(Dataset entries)
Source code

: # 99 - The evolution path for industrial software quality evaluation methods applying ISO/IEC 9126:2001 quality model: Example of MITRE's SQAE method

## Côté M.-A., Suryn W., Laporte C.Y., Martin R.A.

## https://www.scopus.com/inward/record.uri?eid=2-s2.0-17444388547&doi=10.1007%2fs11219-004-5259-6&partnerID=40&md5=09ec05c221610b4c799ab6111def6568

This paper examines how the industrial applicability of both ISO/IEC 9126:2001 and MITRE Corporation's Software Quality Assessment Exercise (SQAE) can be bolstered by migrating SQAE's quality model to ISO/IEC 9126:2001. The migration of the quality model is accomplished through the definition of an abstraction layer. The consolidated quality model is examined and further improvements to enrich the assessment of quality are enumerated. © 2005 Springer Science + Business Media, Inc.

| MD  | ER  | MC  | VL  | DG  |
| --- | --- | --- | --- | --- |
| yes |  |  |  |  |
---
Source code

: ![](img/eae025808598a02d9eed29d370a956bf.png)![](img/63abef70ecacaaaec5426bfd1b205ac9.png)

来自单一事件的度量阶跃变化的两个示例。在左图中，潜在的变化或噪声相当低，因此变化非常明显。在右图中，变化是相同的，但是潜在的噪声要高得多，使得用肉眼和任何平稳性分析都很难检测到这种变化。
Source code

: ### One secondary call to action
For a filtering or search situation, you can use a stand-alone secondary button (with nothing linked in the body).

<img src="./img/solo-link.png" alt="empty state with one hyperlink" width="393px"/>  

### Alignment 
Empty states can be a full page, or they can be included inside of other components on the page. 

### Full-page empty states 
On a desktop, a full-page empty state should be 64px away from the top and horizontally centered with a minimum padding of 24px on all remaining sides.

## WHAT YOU NEED TO DO
Copy out, from the data above, every line holding the word "page".

## WORKED SOLUTION
Empty states can be a full page, or they can be included inside of other components on the page. 
### Full-page empty states 
On a desktop, a full-page empty state should be 64px away from the top and horizontally centered with a minimum padding of 24px on all remaining sides.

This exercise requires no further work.